● **Task data**

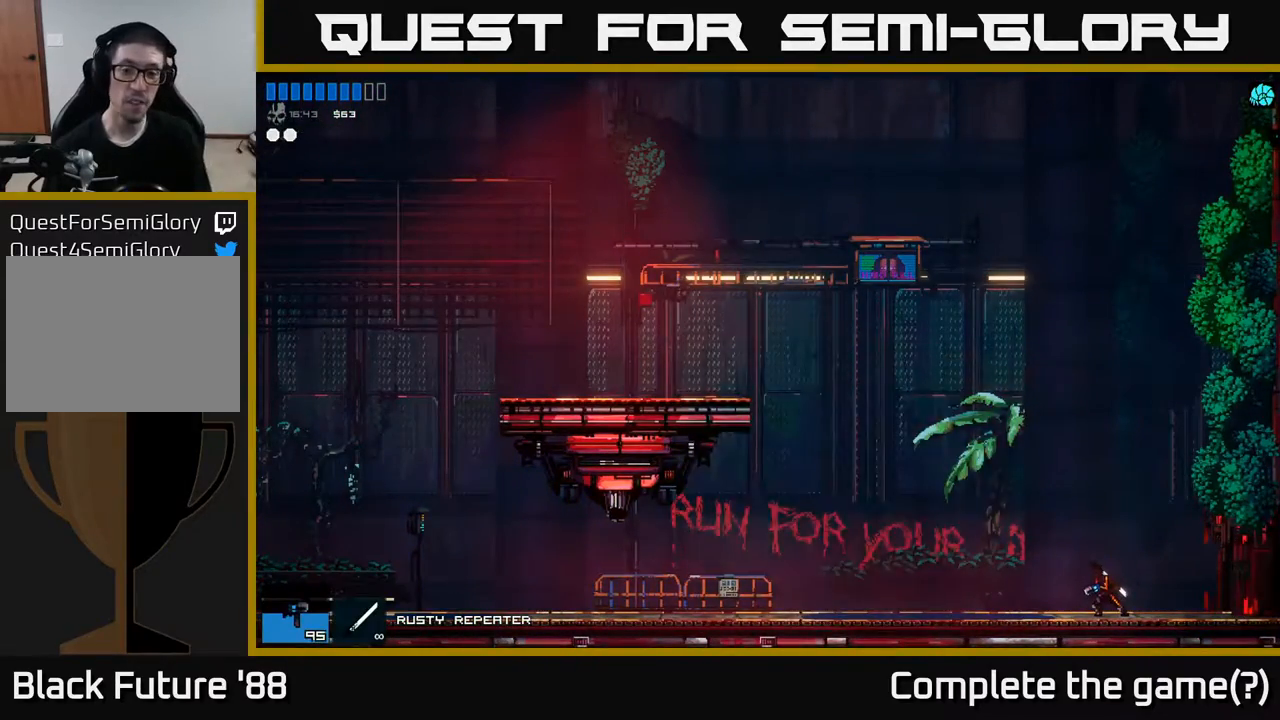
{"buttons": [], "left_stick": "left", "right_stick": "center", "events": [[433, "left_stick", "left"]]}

==

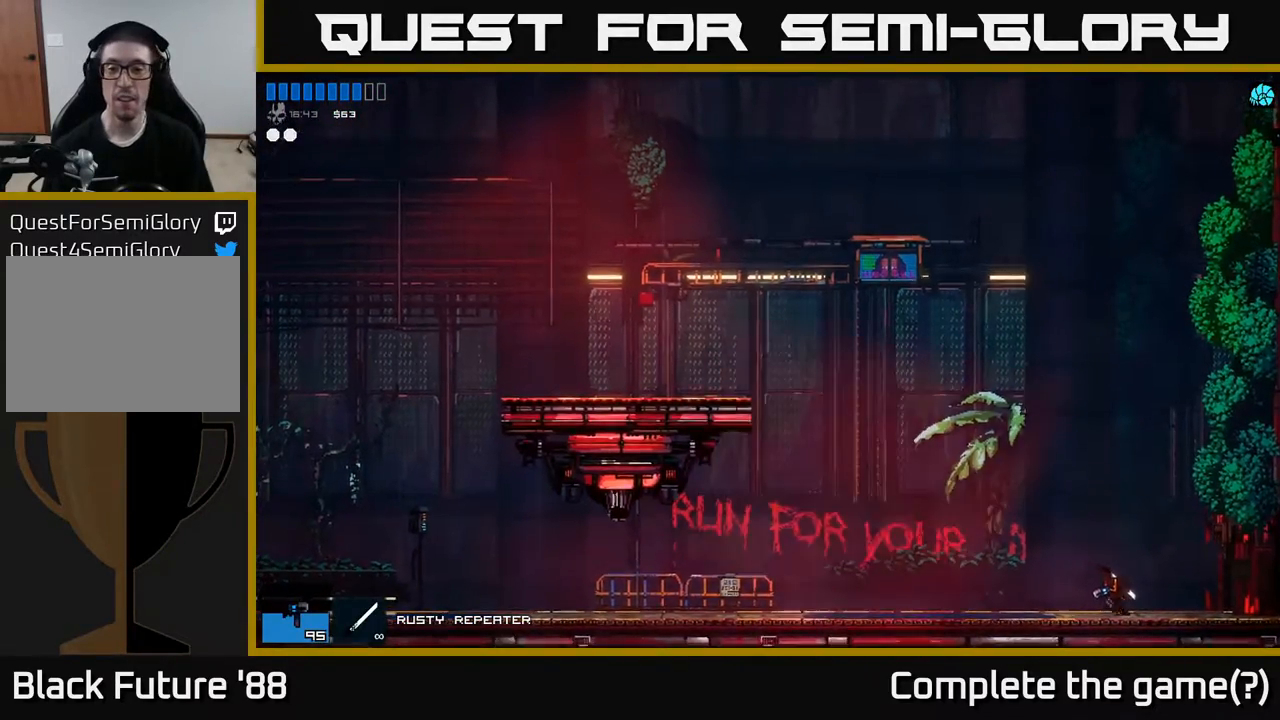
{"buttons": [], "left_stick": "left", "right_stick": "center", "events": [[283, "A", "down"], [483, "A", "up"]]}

---

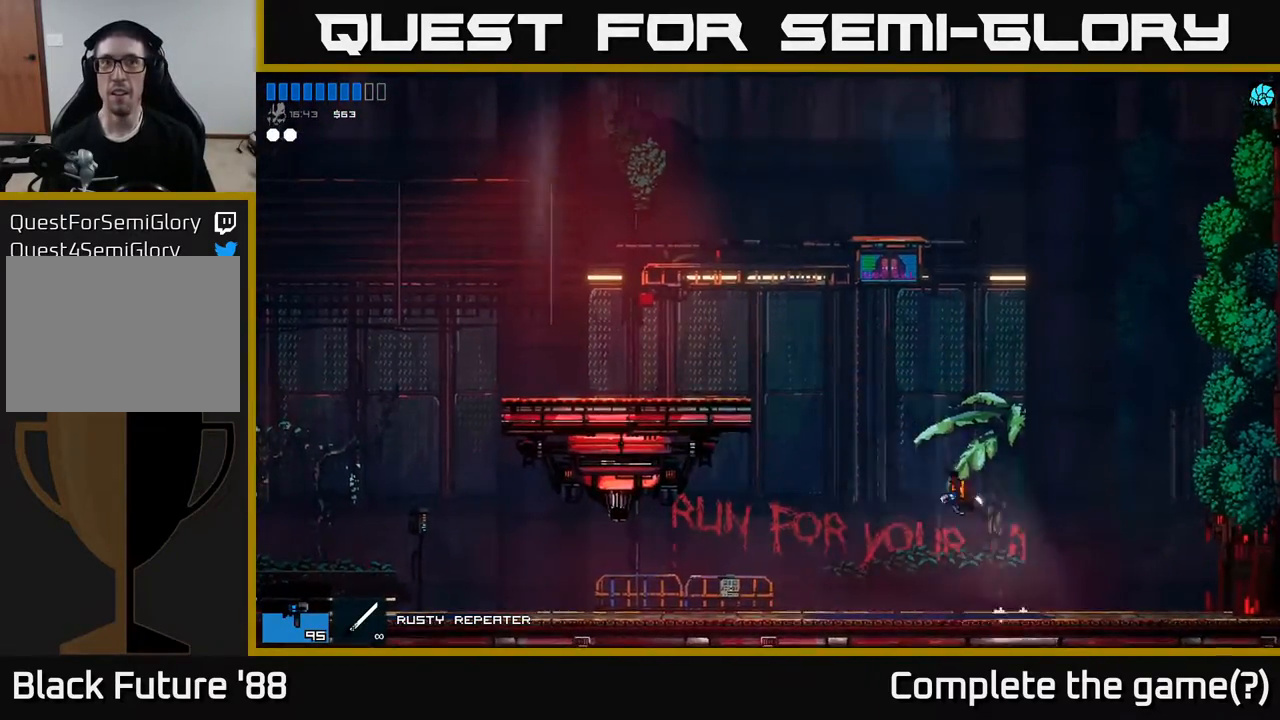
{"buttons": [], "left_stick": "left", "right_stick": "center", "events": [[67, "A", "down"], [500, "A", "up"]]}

● **Exercise goal**
Copy out every line from the data above that has "down" in it.

● **Task response**
{"buttons": [], "left_stick": "left", "right_stick": "center", "events": [[283, "A", "down"], [483, "A", "up"]]}
{"buttons": [], "left_stick": "left", "right_stick": "center", "events": [[67, "A", "down"], [500, "A", "up"]]}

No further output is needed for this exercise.